Because of her Down syndrome, it may be easier for her to trust us, but then again, she might just trust anyone. Our social worker told us that we will need to help her establish boundaries, who we trust and who we don't. Having been in and out of several orphanages and foster homes in her seven years of life, we don't know her history, if she has suffered abuse of any kind, or what kind of medical issues may arise from her parentage. Large pieces of her life will go unknown. We may just never know. And she may never be able to tell us.

Then there are the adjustments for our own three kids. Janna may actually have to do the most, as she goes from having her own room to sharing one. Jonathan may need to adjust to having another person his size in his space, playing with his toys. Matthew, being my middle child and being the flexible, easy-going boy he is, may have it the easiest. He's already used to having a younger sibling in his room and space. He doesn't mind being interrupted. Hopefully that will serve him well when Anah arrives.

All in all, after the class, I was feeling a bit overwhelmed. What did we get ourselves into? From a human standpoint, all I can see are obstacles, roadblocks and hardship ahead. What I am realizing is that from our side of the story, adoption is a great thing. She's going to live in America, the "land of plenty." She's going to have a family of her own, with siblings who are eagerly anticipating her arrival. She's going to have food to eat, clothes to wear, and the medical care she needs to help her to live a productive life.

But that may not be what she sees. She may see strange people taking her away from her homeland, boarding a plane and not knowing where she is going. For many older adopted children, this may actually be a time of grief, not joy.

As I sat thinking about all that we covered that day, all I could think of was that the God who is helping us to raise our three natural-born children is going to be the same one who is going to teach us how to raise, love, and care for Anah. Dan and I came to the conclusion that it is of no use to worry our heads about what might happen when she arrives. We can plan. We can talk with the kids. But it really is not going to help to be anxious.
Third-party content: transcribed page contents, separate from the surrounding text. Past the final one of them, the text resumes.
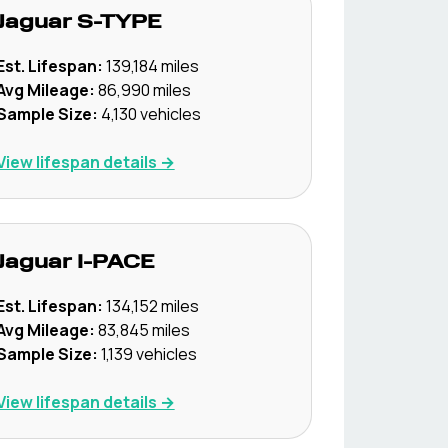
Jaguar
S-TYPE
Est. Lifespan:
139,184
miles
Avg Mileage:
86,990
miles
Sample Size:
4,130
vehicles
View lifespan details →
Jaguar
I-PACE
Est. Lifespan:
134,152
miles
Avg Mileage:
83,845
miles
Sample Size:
1,139
vehicles
View lifespan details →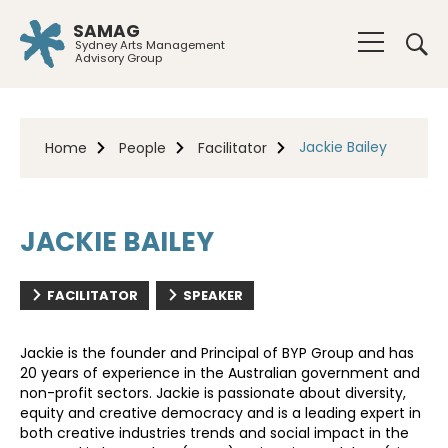
SAMAG
Sydney Arts Management
Advisory Group
Jackie Bailey
Home
People
Facilitator
JACKIE BAILEY
FACILITATOR
SPEAKER
Jackie is the founder and Principal of BYP Group and has
20 years of experience in the Australian government and
non-profit sectors. Jackie is passionate about diversity,
equity and creative democracy and is a leading expert in
both creative industries trends and social impact in the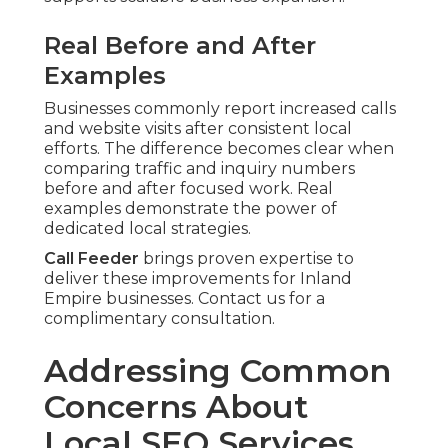
Real Before and After
Examples
Businesses commonly report increased calls
and website visits after consistent local
efforts. The difference becomes clear when
comparing traffic and inquiry numbers
before and after focused work. Real
examples demonstrate the power of
dedicated local strategies.
Call Feeder
brings proven expertise to
deliver these improvements for Inland
Empire businesses. Contact us for a
complimentary consultation.
Addressing Common
Concerns About
Local SEO Services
I felt like the Lord was trying to remind me that Anah, though the way she enters into our family is different, is His gift to us. We may have a steep learning curve when she gets home. But He has asked us to be stewards of her life, and if He has asked us, He will also equip and strengthen us. I am trusting that through this journey, He is going to teach us things I would never have dreamed of.
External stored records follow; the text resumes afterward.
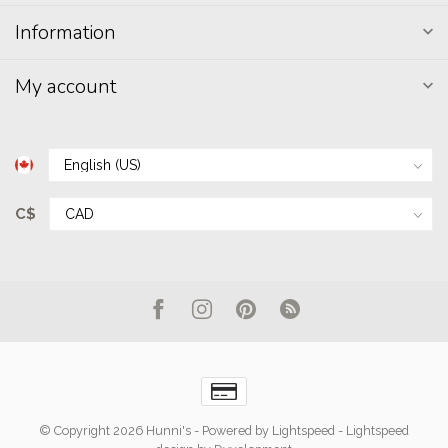
Information
My account
C$
© Copyright 2026 Hunni's
- Powered by
Lightspeed
-
Lightspeed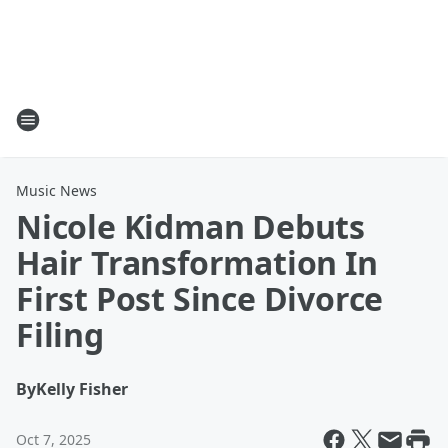
Music News
Nicole Kidman Debuts
Hair Transformation In
First Post Since Divorce
Filing
By
Kelly Fisher
Oct 7, 2025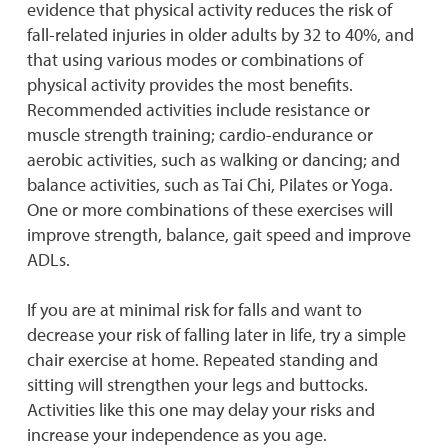
evidence that physical activity reduces the risk of
fall-related injuries in older adults by 32 to 40%, and
that using various modes or combinations of
physical activity provides the most benefits.
Recommended activities include resistance or
muscle strength training; cardio-endurance or
aerobic activities, such as walking or dancing; and
balance activities, such as Tai Chi, Pilates or Yoga.
One or more combinations of these exercises will
improve strength, balance, gait speed and improve
ADLs.
If you are at minimal risk for falls and want to
decrease your risk of falling later in life, try a simple
chair exercise at home. Repeated standing and
sitting will strengthen your legs and buttocks.
Activities like this one may delay your risks and
increase your independence as you age.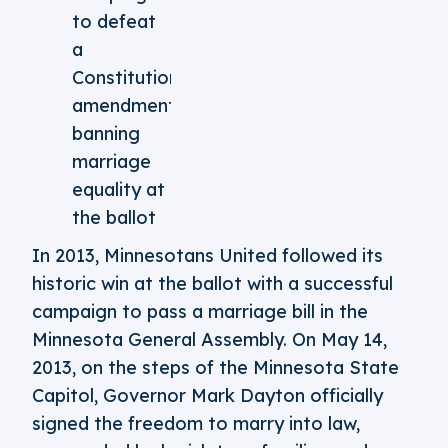
to defeat
a
Constitutional
amendment
banning
marriage
equality at
the ballot
In 2013, Minnesotans United followed its
historic win at the ballot with a successful
campaign to pass a marriage bill in the
Minnesota General Assembly. On May 14,
2013, on the steps of the Minnesota State
Capitol, Governor Mark Dayton officially
signed the freedom to marry into law,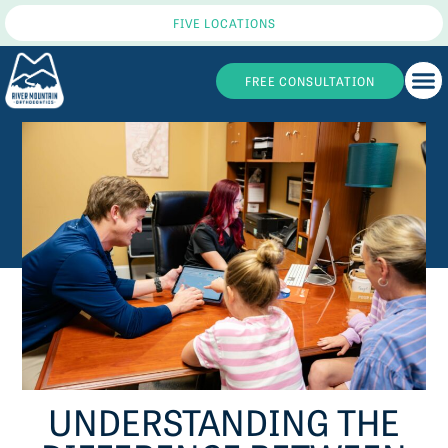
FIVE LOCATIONS
FREE CONSULTATION
UNDERSTANDING THE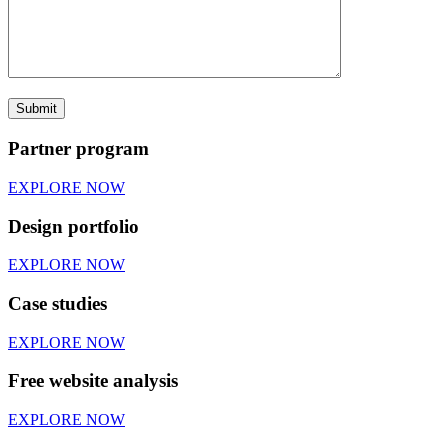
Partner program
EXPLORE NOW
Design portfolio
EXPLORE NOW
Case studies
EXPLORE NOW
Free website analysis
EXPLORE NOW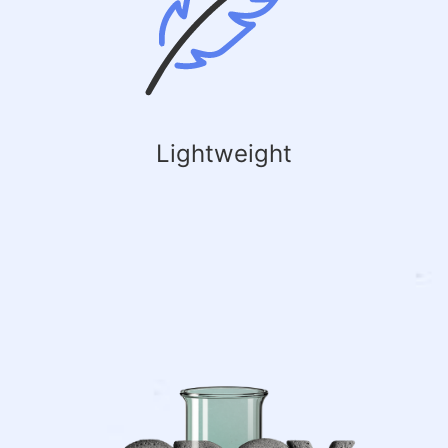
Lightweight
Heavenly Father, Thank You for adopting me into Your family. As my perfect Father, You have raised and parented me, despite my shortcomings, weaknesses, failures and fears. You are the same God who gave us our other children, and I can trust You to help us care for Anah as well. When anxieties and worries arise, I pray that they will remind me to trust You and not in my own ingenuity and skill. It's beyond me. And I am so glad that You are enough. I love You. In Jesus' name, Amen.